Quand les taux étaient négatifs et que les obligations de qualité investissement (IG) offraient des rendements nuls, voire négatifs, tous les investisseurs étaient à la recherche d’alternative de placement capables de générer régulièrement des rendements positifs. Maintenant que les taux d’intérêt sont remontés, est-il toujours aussi intéressant de placer son argent dans les infrastructures?

Lorsque les taux d’intérêt étaient extrêmement bas, il s’agissait d’un environnement favorable pour toutes sortes de catégories d’actifs. Maintenant que les taux d’intérêt sont plus élevés, l’environnement est plus « challenging » comme on dit en anglais. Les infrastructures sont une catégorie de placement attrayante justement dans un contexte de stagflation tel que l’on connaît actuellement dans de nombreux pays. On s’oriente dans plusieurs pays vers des taux de croissance du PIB très faibles, voire négatifs, tandis que l’inflation – même si elle tend à reculer – demeure comparativement relativement élevée. L’inflation dépasse encore nettement les limites visées par les grandes banques centrales, que ce soit avec la Fed aux Etats-Unis, la Banque d’Angleterre outre-Manche ou la BCE dans la zone euro.

Dans un tel contexte, les placements en infrastructures présentent deux atouts majeurs. D’une part, les revenus obtenus par les exploitants d’infrastructure sont souvent indexés sur l’inflation – et cela souvent de manière contractuelle. Par exemple, un péage autoroutier a le droit d’adapter ses prix en fonction de l’inflation, parfois les ajustements opérés dépassent même les taux d’inflation. D’autre part, les infrastructures sont en général le dernier domaine dans lequel les gens ou les gouvernements arrêteraient de dépenser de l’argent. Même s’il devait y avoir une récession, la plupart des gens qui effectuent de longs trajets vont continuer à circuler sur les autoroutes, par exemple. Les infrastructures peuvent être bénéfiques pour les investisseurs institutionnels en termes de diversification de portefeuille et fournir des rendements ajustés au risque à long terme.

«En périodes de difficultés économiques, il arrive fréquemment que des gouvernements augmentent leurs dépenses en infrastructures car c’est un moyen de créer rapidement des emplois.»
N’y a-t-il pas un risque que certains gouvernements coupent dans leurs dépenses en infrastructures si la situation budgétaire se dégrade?

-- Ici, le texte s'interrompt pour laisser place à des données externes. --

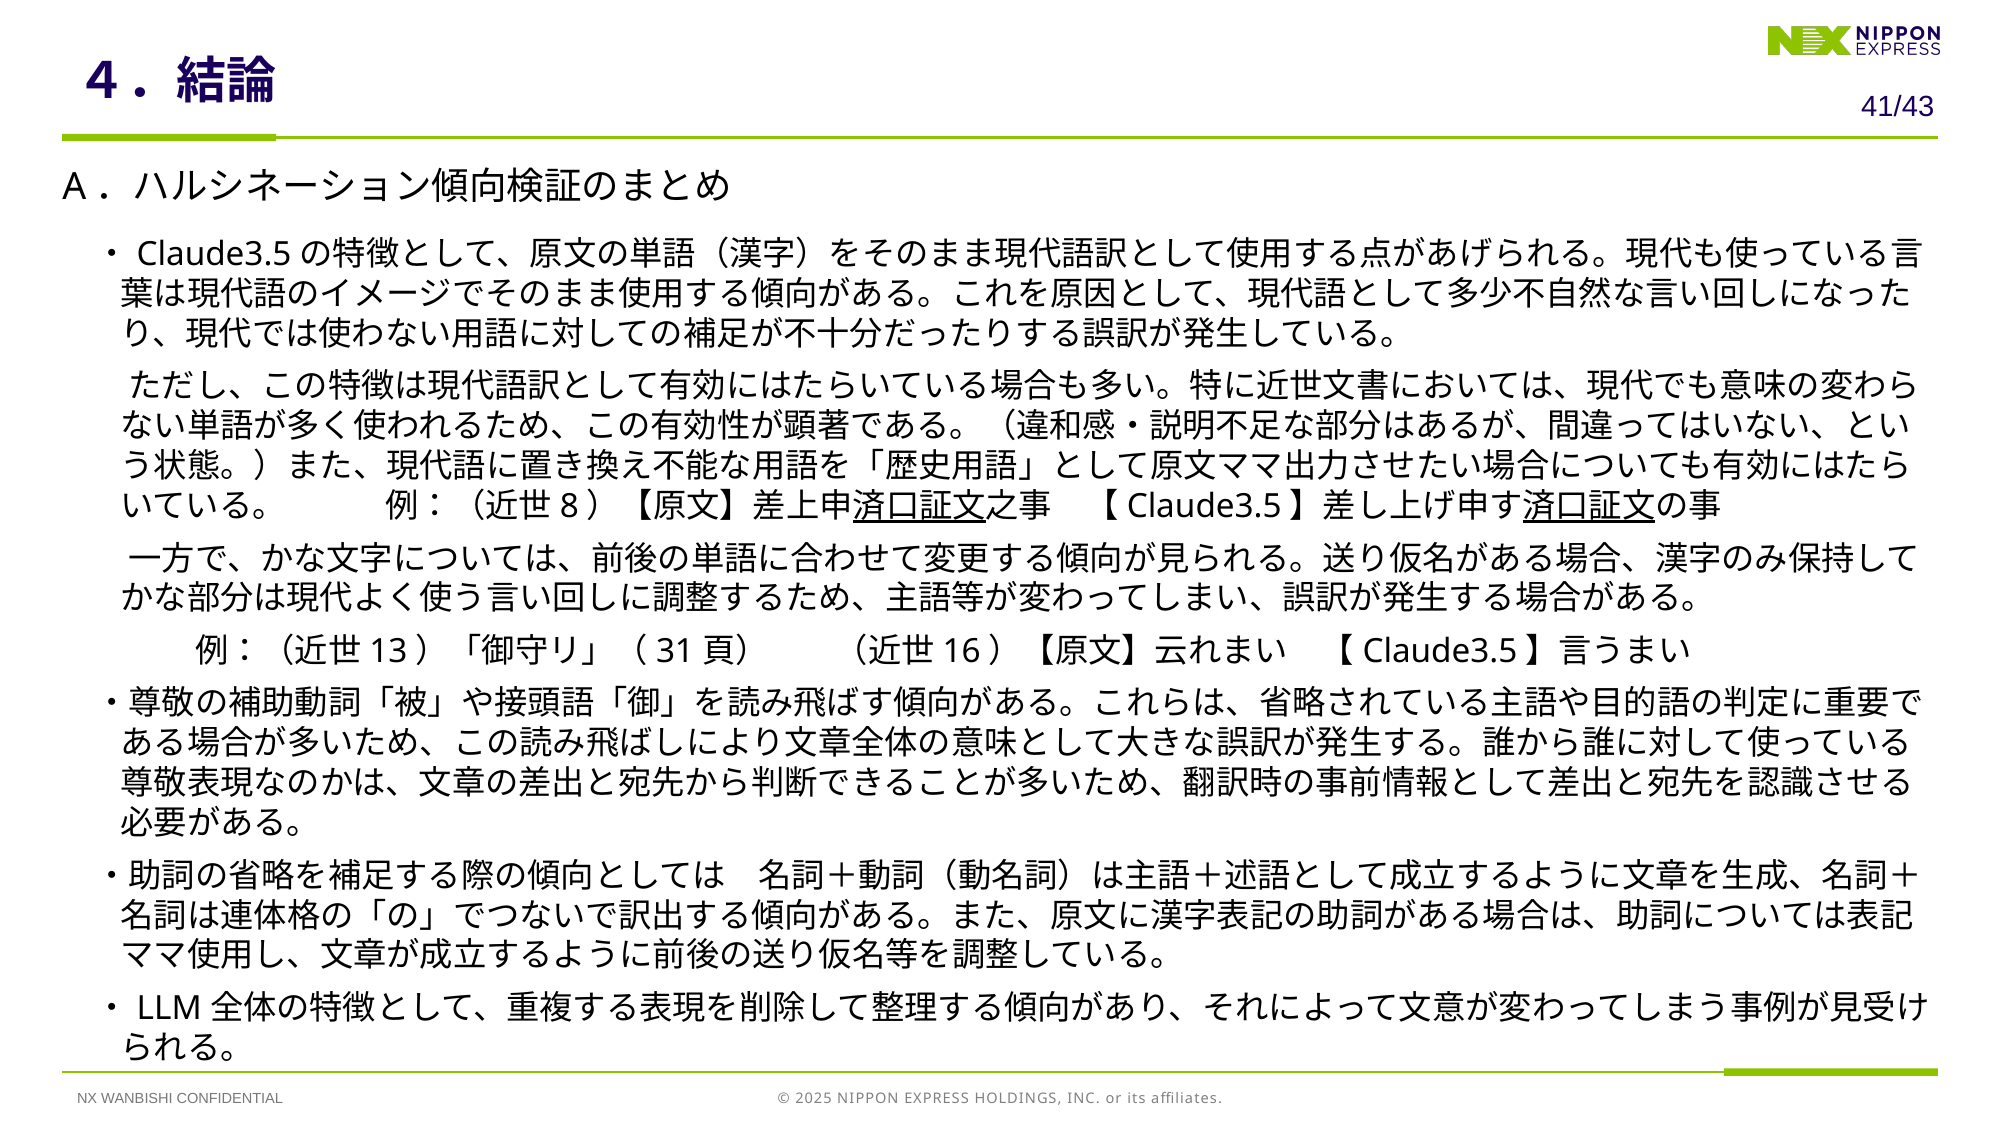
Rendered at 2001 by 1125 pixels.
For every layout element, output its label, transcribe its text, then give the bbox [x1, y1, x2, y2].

On ne peut pas complètement l’exclure dans certaines situations. Toutefois, l’expérience montre que c’est souvent l’inverse qui se produit: en périodes de difficultés économiques, il arrive fréquemment que des gouvernements augmentent leurs dépenses en infrastructures car c’est un moyen de créer rapidement des emplois tout en disposant ensuite d’actifs réels qui permettent d’augmenter ultérieurement la productivité d’une région ou d’un pays quand l’économie redémarre.

Pour autant que les gouvernements disposent de moyens suffisants…

C’est là qu’une structure telle que IFM Investors entre en scène. Les projets de modernisation des infrastructures ou des projets entrepris dans le but de favoriser la transition énergétique ne doivent pas être nécessairement financés par les gouvernements seuls – les fonds peuvent aussi provenir d’investissements privés. Si l’on veut accélérer la transition énergétique, cela nécessitera des investissements gigantesques – une large partie de ces fonds devront aussi être mis à disposition par des investissements privés. Nous avons une contribution à apporter dans cette optique.